Personal information
- Nationality: Indian
- Born: 2 April 1990 (age 36) Meerut, Uttar Pradesh, India
- Occupation: Judoka
- Weight: 62 kg (137 lb)

Sport
- Country: India
- Sport: Judo
- Coached by: JG Sharma, AC Saxena

Medal record
Representing India
South Asian Games
| Gold medal – first place | 2019 Kathmandu/Pokhara | 70 kg |

Profile at external databases
- IJF: 370
- JudoInside.com: 43383

= Garima Chaudhary =

Indian judoka (born 1990)

Garima Chaudhary (born 2 April 1990) is an Indian judoka. She was India's sole judoka at the 2012 London Olympics, competing in the Women's (63 kg) category.

== Childhood and early training ==
Born to parents hailing from a middle class family, Chaudhary was inclined to sports during her childhood. She was good at sports such as kabaddi, athletics and cricket. While the father of Chaudhary remained concerned about her education, her mother continued to encourage her interest in sports. She represented her native state of Uttar Pradesh initially. Due to lack of suitable support from the state's sports association, she began representing Haryana in national-level competitions.
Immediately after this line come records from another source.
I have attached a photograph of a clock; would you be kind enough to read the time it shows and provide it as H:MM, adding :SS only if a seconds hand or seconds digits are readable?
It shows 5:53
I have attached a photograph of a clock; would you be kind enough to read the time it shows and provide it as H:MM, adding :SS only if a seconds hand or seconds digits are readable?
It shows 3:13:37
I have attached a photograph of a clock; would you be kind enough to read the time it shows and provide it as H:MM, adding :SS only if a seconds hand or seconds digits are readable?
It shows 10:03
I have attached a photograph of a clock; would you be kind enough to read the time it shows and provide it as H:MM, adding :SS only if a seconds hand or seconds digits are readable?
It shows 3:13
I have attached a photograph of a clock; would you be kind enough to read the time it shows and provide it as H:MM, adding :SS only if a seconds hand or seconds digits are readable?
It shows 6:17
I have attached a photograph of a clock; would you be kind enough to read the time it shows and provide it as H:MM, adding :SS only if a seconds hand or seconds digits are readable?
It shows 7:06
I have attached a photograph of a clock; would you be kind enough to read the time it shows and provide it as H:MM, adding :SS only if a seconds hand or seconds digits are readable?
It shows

Since 2004, Chaudhary has been training with Jiwan Sharma and Divya Sharma at Patiala-based National Institute of Sports. Due to lack of proper facilities, she had to practice with boys. Chaudhury found this to be a good way to train. Sharma says that attributes such as self-belief, hard work and a winning attitude are Chaudhary's strengths.
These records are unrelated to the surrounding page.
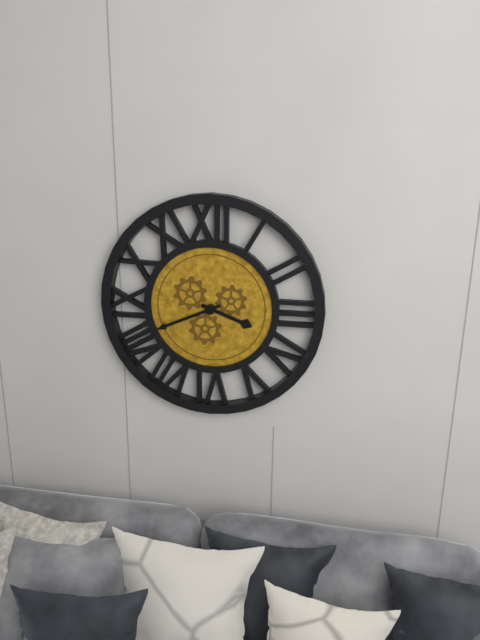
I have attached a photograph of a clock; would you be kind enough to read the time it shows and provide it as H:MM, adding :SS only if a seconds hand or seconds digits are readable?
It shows 3:41
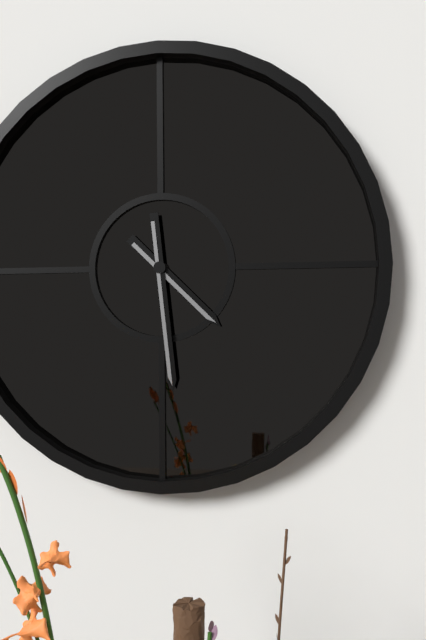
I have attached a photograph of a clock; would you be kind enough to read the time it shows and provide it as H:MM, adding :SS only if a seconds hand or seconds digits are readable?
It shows 4:29
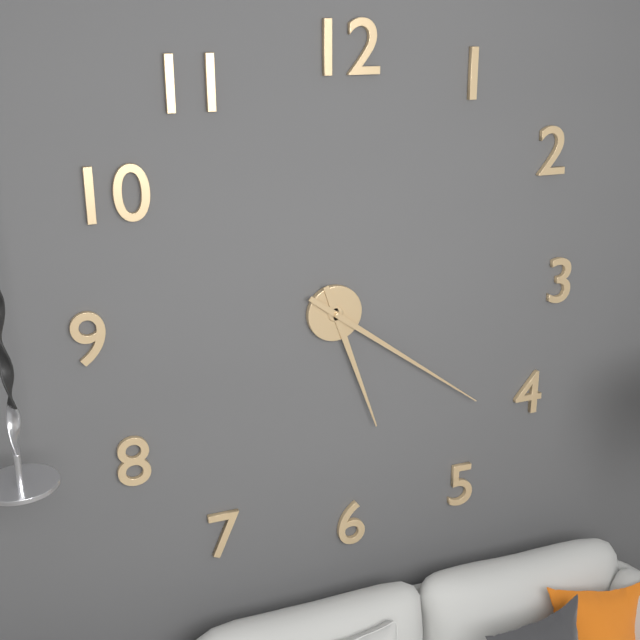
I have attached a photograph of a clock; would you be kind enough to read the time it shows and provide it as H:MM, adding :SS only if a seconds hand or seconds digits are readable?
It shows 5:21
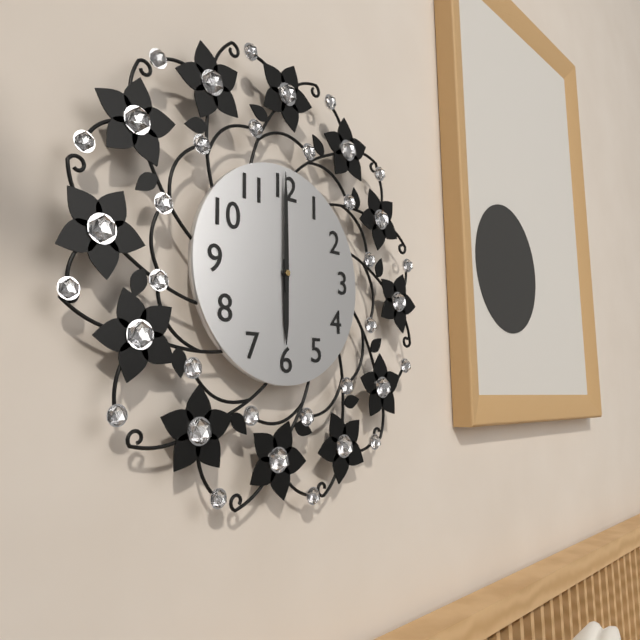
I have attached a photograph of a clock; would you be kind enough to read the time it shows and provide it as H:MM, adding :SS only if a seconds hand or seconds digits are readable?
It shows 6:00
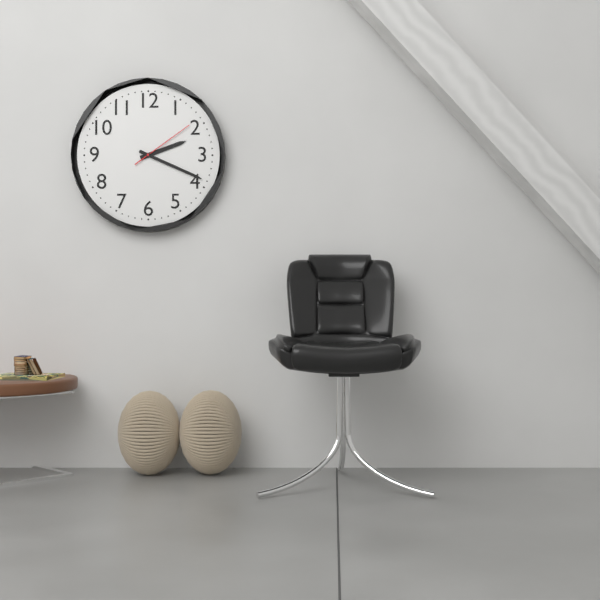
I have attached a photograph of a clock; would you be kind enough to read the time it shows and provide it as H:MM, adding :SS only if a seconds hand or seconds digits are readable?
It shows 2:19:09
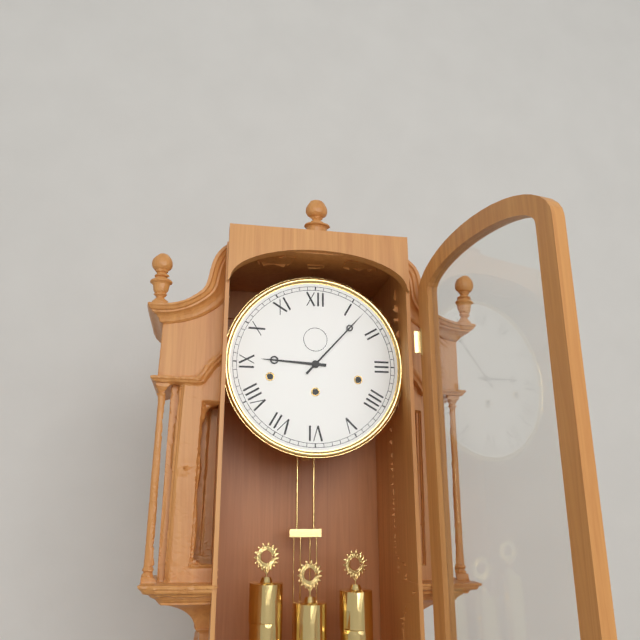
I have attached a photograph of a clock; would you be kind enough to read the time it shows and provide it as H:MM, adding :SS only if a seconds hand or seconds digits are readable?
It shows 9:07
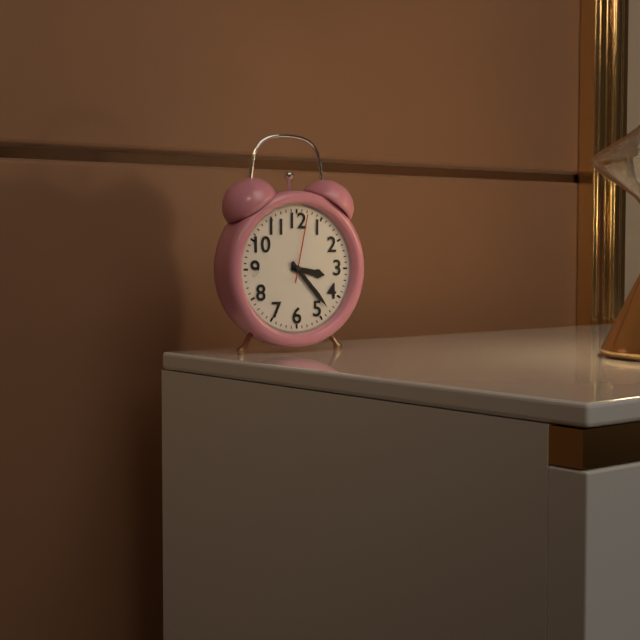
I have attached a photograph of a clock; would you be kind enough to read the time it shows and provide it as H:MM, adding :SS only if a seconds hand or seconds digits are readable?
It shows 3:23:02
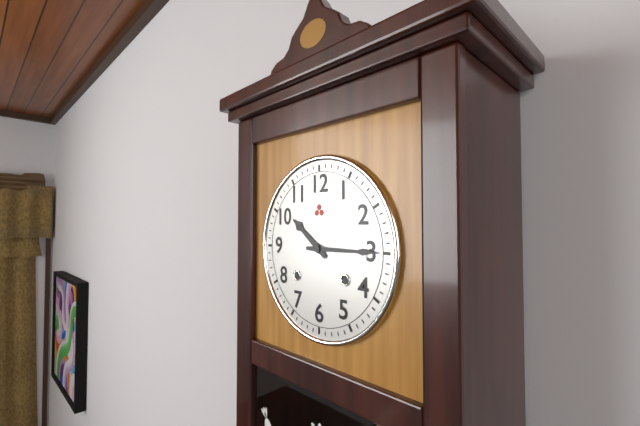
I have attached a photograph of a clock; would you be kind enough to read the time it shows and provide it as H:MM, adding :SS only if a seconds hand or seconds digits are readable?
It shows 10:15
== 2012 Summer Olympics ==
She participated at the 2011 World Judo Championships held in Paris and at the World Cup as a part of her qualification for the 2012 Summer Olympics. At the 2012 Asian Judo Championships held in Tashkent, she finished seventh in the 63 kg category. As a result of her performances, she earned 34 points and the eligibility to represent India at the London Olympics.

In order to prepare for the Olympics, Chaudhary trained in Germany and France. She underwent a more competition-oriented training, studied her opponents, and focused on specific fitness aspects.

In the first elimination round of the Women's (63 kg) category at the 2012 London Olympics, Chaudhary was defeated by Yoshie Ueno by an Ippon in 81 seconds. Although this ended her challenge at the Olympics, India's sports administrators felt that she is a good medal prospect at the Glasgow Commonwealth Games and the Incheon Asian Games - both in 2014.

At the 2014 Commonwealth Games, Chaudhary reached the quarter finals.

In South Asian Games 2019. She won gold medal in Women's 70 kg weight class.

Chaudary competed in the 2023 Asian Games. She also competed in several other competitions in 2023 as well as the Tashkent Grand Slam in February 2024.